*Exercise brief:*
Images should not appear in the copy, yet every line of the listing below must be printed exactly.

*Data supplied:*
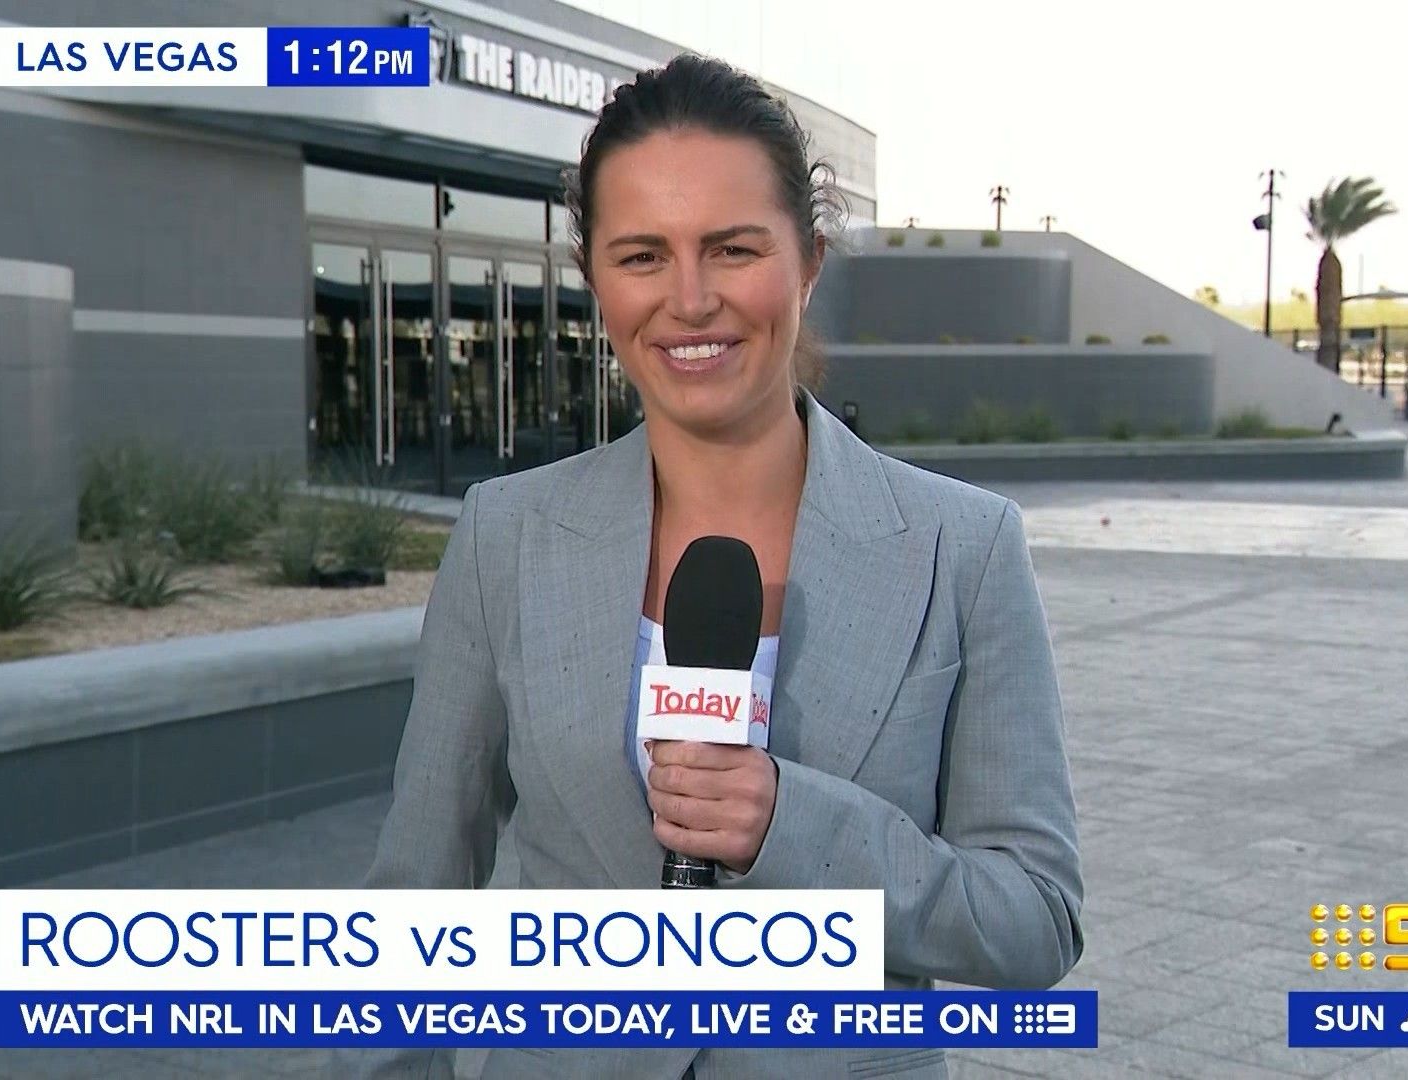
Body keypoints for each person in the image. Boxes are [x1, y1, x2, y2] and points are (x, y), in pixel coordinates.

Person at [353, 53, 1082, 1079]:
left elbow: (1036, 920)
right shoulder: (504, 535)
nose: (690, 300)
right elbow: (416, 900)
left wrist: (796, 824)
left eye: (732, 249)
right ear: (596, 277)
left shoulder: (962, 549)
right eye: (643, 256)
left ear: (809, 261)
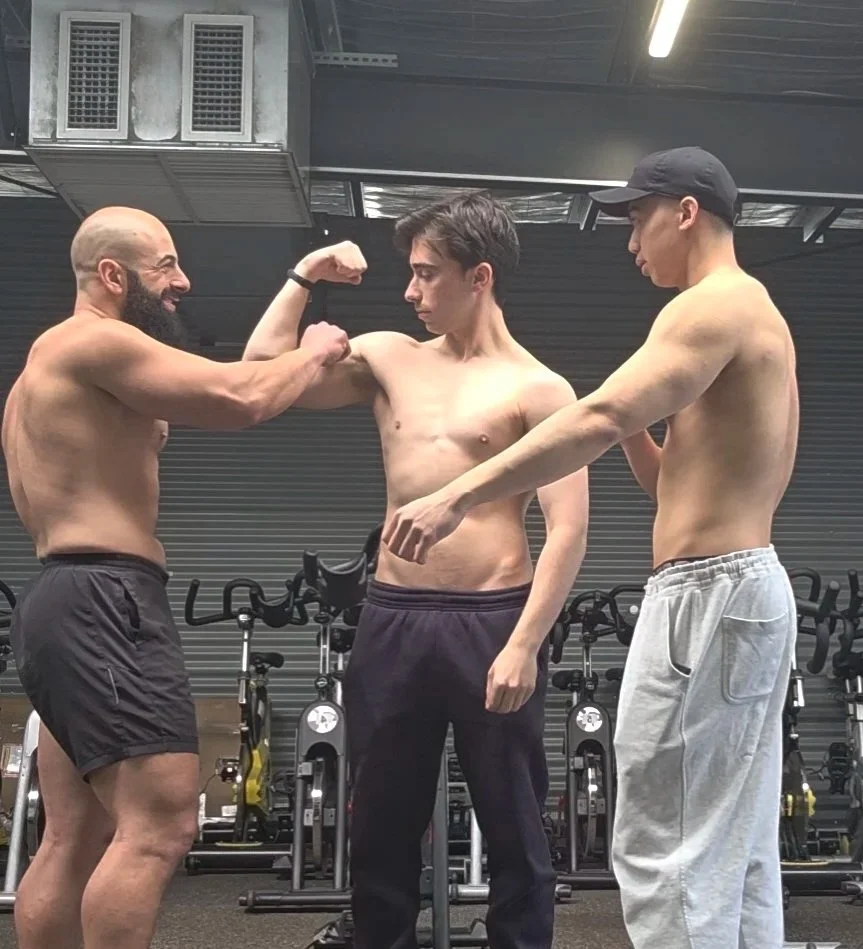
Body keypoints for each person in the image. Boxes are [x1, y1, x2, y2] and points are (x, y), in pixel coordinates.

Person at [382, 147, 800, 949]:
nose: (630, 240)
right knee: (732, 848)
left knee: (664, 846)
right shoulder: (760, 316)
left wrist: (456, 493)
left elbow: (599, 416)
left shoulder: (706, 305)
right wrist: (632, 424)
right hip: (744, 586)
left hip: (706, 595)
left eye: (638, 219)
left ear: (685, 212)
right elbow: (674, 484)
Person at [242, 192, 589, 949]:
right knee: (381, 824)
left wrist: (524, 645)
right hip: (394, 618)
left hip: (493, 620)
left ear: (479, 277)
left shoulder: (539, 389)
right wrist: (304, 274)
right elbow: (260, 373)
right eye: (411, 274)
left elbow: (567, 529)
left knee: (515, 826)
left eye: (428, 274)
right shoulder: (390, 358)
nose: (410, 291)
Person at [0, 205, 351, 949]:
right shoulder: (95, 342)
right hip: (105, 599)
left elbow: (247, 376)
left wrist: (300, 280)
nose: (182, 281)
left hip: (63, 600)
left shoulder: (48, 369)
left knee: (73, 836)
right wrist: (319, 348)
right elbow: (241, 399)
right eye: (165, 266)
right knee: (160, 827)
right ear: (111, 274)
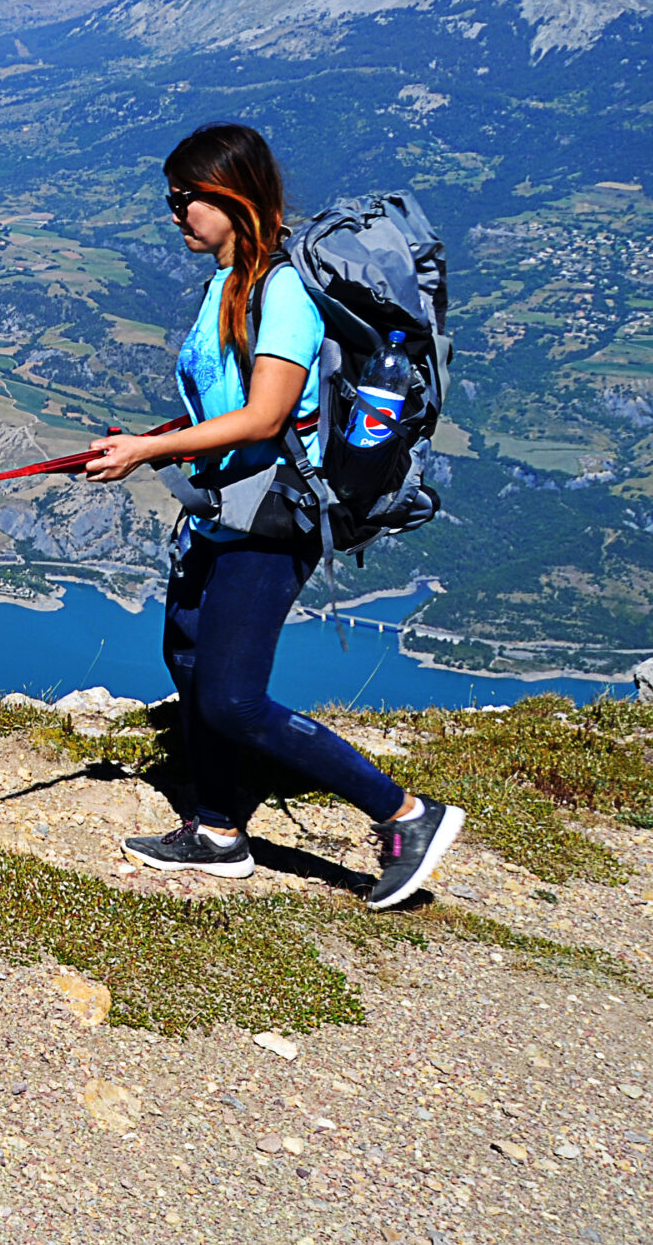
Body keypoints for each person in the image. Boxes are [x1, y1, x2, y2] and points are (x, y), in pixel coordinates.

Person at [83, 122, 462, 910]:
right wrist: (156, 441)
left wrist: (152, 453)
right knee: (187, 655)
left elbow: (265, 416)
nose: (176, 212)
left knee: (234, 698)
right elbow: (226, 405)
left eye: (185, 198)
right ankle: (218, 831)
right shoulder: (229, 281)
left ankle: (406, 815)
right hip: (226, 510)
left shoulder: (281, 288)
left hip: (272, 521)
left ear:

*Finished exercise:*
Body keypoints for each person in the image. Boxes are [x1, y1, x2, y2] and points are (x, y), in pixel coordinates.

Person at [353, 53, 1082, 1079]:
left elbow: (1036, 920)
right shoulder: (504, 535)
nose: (690, 300)
right elbow: (416, 900)
left wrist: (796, 824)
left eye: (732, 249)
right ear: (596, 277)
left shoulder: (962, 549)
right eye: (643, 256)
left ear: (809, 261)
Body keypoints for each person in the image. Boxes are [x1, y1, x2, y2] and points are (x, y), in pixel coordinates.

Person at [382, 147, 800, 949]:
nose: (630, 240)
right knee: (732, 848)
left knee: (664, 846)
right shoulder: (760, 316)
left wrist: (456, 493)
left elbow: (599, 416)
left shoulder: (706, 305)
right wrist: (632, 424)
right hip: (744, 586)
left hip: (706, 595)
left eye: (638, 219)
left ear: (685, 212)
right elbow: (674, 484)
Person at [242, 192, 589, 949]:
right knee: (381, 824)
left wrist: (524, 645)
right hip: (394, 618)
left hip: (493, 620)
left ear: (479, 277)
left shoulder: (539, 389)
right wrist: (304, 274)
right elbow: (260, 373)
right eye: (411, 274)
left elbow: (567, 529)
left knee: (515, 826)
left eye: (428, 274)
right shoulder: (390, 358)
nose: (410, 291)
Person at [0, 205, 351, 949]:
right shoulder: (95, 342)
right hip: (105, 599)
left elbow: (247, 376)
left wrist: (300, 280)
nose: (182, 281)
left hip: (63, 600)
left shoulder: (48, 369)
left knee: (73, 836)
right wrist: (319, 348)
right elbow: (241, 399)
right eye: (165, 266)
right knee: (160, 827)
right ear: (111, 274)
Body keypoints for each person in the image. Boxes are [x1, y1, x2, y2] and points are (x, y), in pixel coordinates.

Person at [83, 122, 462, 910]:
right wrist: (156, 441)
left wrist: (152, 453)
right knee: (187, 655)
left elbow: (265, 416)
nose: (176, 212)
left knee: (234, 698)
right elbow: (226, 405)
left eye: (185, 198)
right ankle: (218, 831)
right shoulder: (229, 281)
left ankle: (406, 815)
right hip: (226, 510)
left shoulder: (281, 288)
left hip: (272, 521)
left ear:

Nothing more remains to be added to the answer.